While we see clean energies like solar and wind flourishing nowadays, their counterpart—geothermal energy—has been a limited resource due to reasons such as exploration hazards and insufficient good productivity. The process for obtaining geothermal energy entails drilling deep wells into hot areas to directly produce steam, which can be then used to drive turbines for electricity generation. The hot areas are places with permeable rocks where underground water, when heated up naturally from heat generated under the earth’s crust, moves towards the surface in liquid or vapour form.
This acts as a 24/7 reliable energy source but only in specific areas. In the past, researchers have tried pumping water through artificial wells, but the permeability results have varied based on different conditions. Further, any system developed needs to be safe to avoid contamination of water or frequent earthquakes. This is where Fervo Energy, a US-based geothermal energy startup founded in 2017, came up with an economical and novel design that incorporates technologies such as horizontal drilling and advanced distributed fibre-optic sensing to modernise the generation of electricity from geothermal hotspots and hence decarbonise most of the power sector.
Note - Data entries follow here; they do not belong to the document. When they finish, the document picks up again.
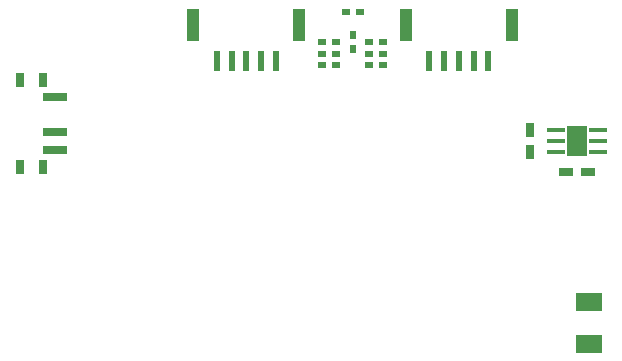
<source format=gbr>
G04 #@! TF.FileFunction,Paste,Top*
%FSLAX46Y46*%
G04 Gerber Fmt 4.6, Leading zero omitted, Abs format (unit mm)*
G04 Created by KiCad (PCBNEW 4.0.7-e2-6376~58~ubuntu14.04.1) date Wed Aug  8 15:23:53 2018*
%MOMM*%
%LPD*%
G01*
G04 APERTURE LIST*
%ADD10C,0.100000*%
%ADD11R,1.500000X0.450000*%
%ADD12R,1.750000X2.500000*%
%ADD13R,0.800000X0.500000*%
%ADD14R,0.600000X1.700000*%
%ADD15R,1.000000X2.700000*%
%ADD16R,2.300000X1.500000*%
%ADD17R,0.500000X0.800000*%
%ADD18R,2.000000X0.700000*%
%ADD19R,0.800000X1.200000*%
%ADD20R,1.200000X0.750000*%
%ADD21R,0.750000X1.200000*%
G04 APERTURE END LIST*
D10*
D11*
X192200000Y-54450000D03*
X192200000Y-55400000D03*
X192200000Y-56350000D03*
X195800000Y-56350000D03*
X195800000Y-55400000D03*
X195800000Y-54450000D03*
D12*
X194000000Y-55400000D03*
D13*
X177600000Y-49000000D03*
X176400000Y-49000000D03*
X177600000Y-48000000D03*
X176400000Y-48000000D03*
X177600000Y-47000000D03*
X176400000Y-47000000D03*
D14*
X184000000Y-48600000D03*
X182750000Y-48600000D03*
X185250000Y-48600000D03*
X186500000Y-48600000D03*
D15*
X179500000Y-45550000D03*
X188500000Y-45550000D03*
D14*
X181500000Y-48600000D03*
D13*
X172400000Y-48000000D03*
X173600000Y-48000000D03*
X172400000Y-49000000D03*
X173600000Y-49000000D03*
X172400000Y-47000000D03*
X173600000Y-47000000D03*
D14*
X166000000Y-48600000D03*
X164750000Y-48600000D03*
X167250000Y-48600000D03*
X168500000Y-48600000D03*
D15*
X161500000Y-45550000D03*
X170500000Y-45550000D03*
D14*
X163500000Y-48600000D03*
D16*
X195000000Y-69050000D03*
X195000000Y-72550000D03*
D17*
X175000000Y-46400000D03*
X175000000Y-47600000D03*
D13*
X174400000Y-44500000D03*
X175600000Y-44500000D03*
D18*
X149800000Y-54650000D03*
X149800000Y-56150000D03*
X149800000Y-51650000D03*
D19*
X148800000Y-50200000D03*
X146800000Y-50200000D03*
X148800000Y-57600000D03*
X146800000Y-57600000D03*
D20*
X194950000Y-58000000D03*
X193050000Y-58000000D03*
D21*
X190000000Y-56350000D03*
X190000000Y-54450000D03*
M02*

</source>
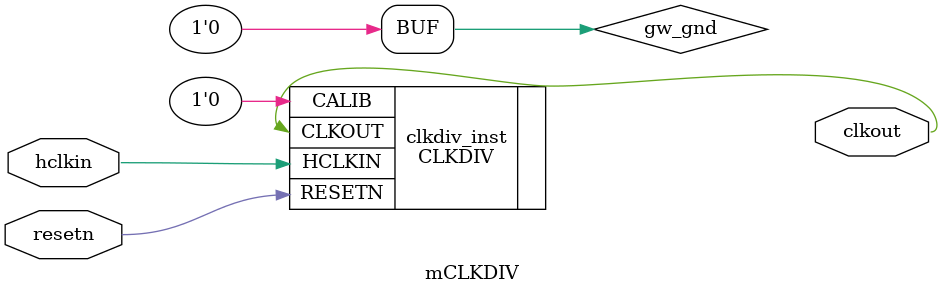
<source format=v>

module mCLKDIV (clkout, hclkin, resetn);

output clkout;
input hclkin;
input resetn;

wire gw_gnd;

assign gw_gnd = 1'b0;

CLKDIV clkdiv_inst (
    .CLKOUT(clkout),
    .HCLKIN(hclkin),
    .RESETN(resetn),
    .CALIB(gw_gnd)
);

defparam clkdiv_inst.DIV_MODE = "4";
defparam clkdiv_inst.GSREN = "false";

endmodule //mCLKDIV

</source>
The founders drew inspiration from innovations in oil and gas in the past and felt that the same could be applied to upgrade the renewable energy sector.
As a huge amount of cost incurred is from drilling, the lesser cost of horizontal drilling increases the economic viability of such a project. Horizontal drilling can be effective in highly cold conditions. Also, horizontal boreholes provide more ground clearance than vertical ones. The fibre-optic temperature gauges and sensors run through underground wells, and advanced physics-based simulation software helps in gaining an insight into underground structures and dynamics.
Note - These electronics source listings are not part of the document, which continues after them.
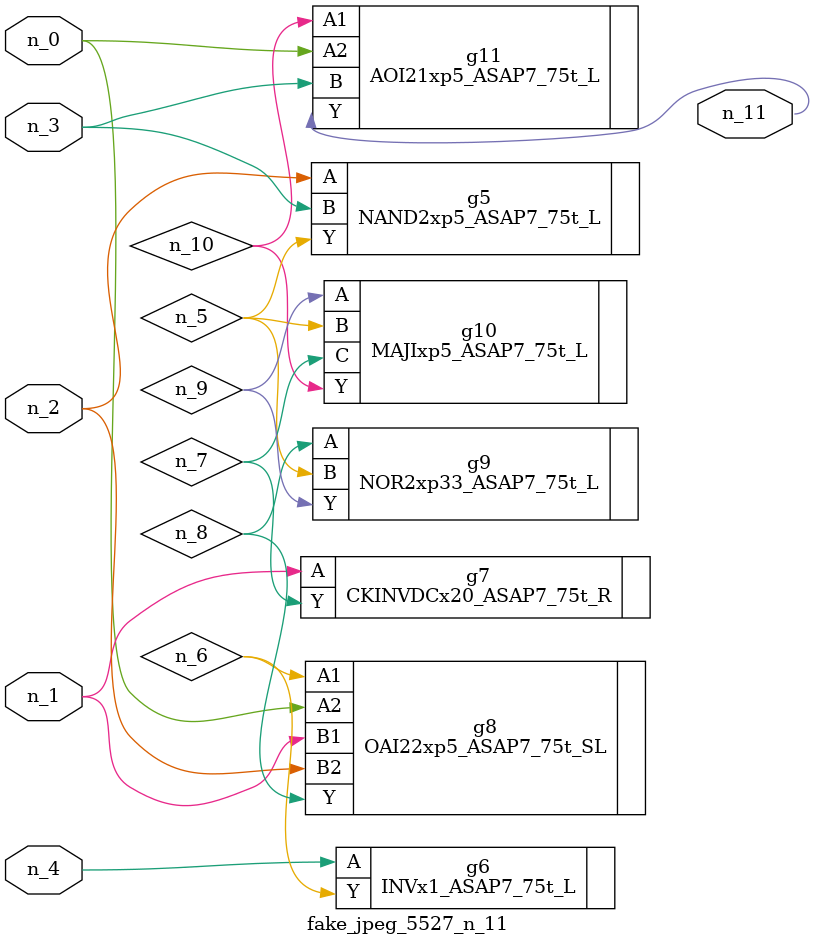
<source format=v>
module fake_jpeg_5527_n_11 (n_3, n_2, n_1, n_0, n_4, n_11);

input n_3;
input n_2;
input n_1;
input n_0;
input n_4;

output n_11;

wire n_10;
wire n_8;
wire n_9;
wire n_6;
wire n_5;
wire n_7;

NAND2xp5_ASAP7_75t_L g5 ( 
.A(n_2),
.B(n_3),
.Y(n_5)
);

INVx1_ASAP7_75t_L g6 ( 
.A(n_4),
.Y(n_6)
);

CKINVDCx20_ASAP7_75t_R g7 ( 
.A(n_1),
.Y(n_7)
);

OAI22xp5_ASAP7_75t_SL g8 ( 
.A1(n_6),
.A2(n_0),
.B1(n_1),
.B2(n_2),
.Y(n_8)
);

NOR2xp33_ASAP7_75t_L g9 ( 
.A(n_8),
.B(n_5),
.Y(n_9)
);

MAJIxp5_ASAP7_75t_L g10 ( 
.A(n_9),
.B(n_5),
.C(n_7),
.Y(n_10)
);

AOI21xp5_ASAP7_75t_L g11 ( 
.A1(n_10),
.A2(n_0),
.B(n_3),
.Y(n_11)
);


endmodule
</source>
Horizontal drilling aims to drastically improve reservoir contact of geothermal wells for a higher rate of recovery. Whereas fibre-optic sensing for isolated zones inside wells enables high-resolution monitoring and optimises flow rates in real time, both of which ultimately enhance well productivity and lifetime.The benefit of this method lies in its ability to boost electricity production, or even tap new areas (non-tectonic), for geothermal energy. The company claims that the potential of geothermal from their approach in the US itself is over 100GW. The startup is supported through the entrepreneurial technology fellowship program Cyclotron Road, the US Department of Energy (under Advanced Research Projects Agency-Energy program), Stanford University, Baruch Future Ventures, Congruent Ventures, among others. As a part of Bill Gates’s clean energy initiative in 2018, Breakthrough Energy Ventures announced their decision to invest in the business considering its potential to deal with climate change.
The startup used the funding for testing and improvements in its enhanced geothermal systems made for field deployments. In times of Covid-19 pandemic, when it is difficult to discern anything about the future of several businesses, it is an opportunity for the geothermal sector to grow as the competition has reduced significantly in the past few months.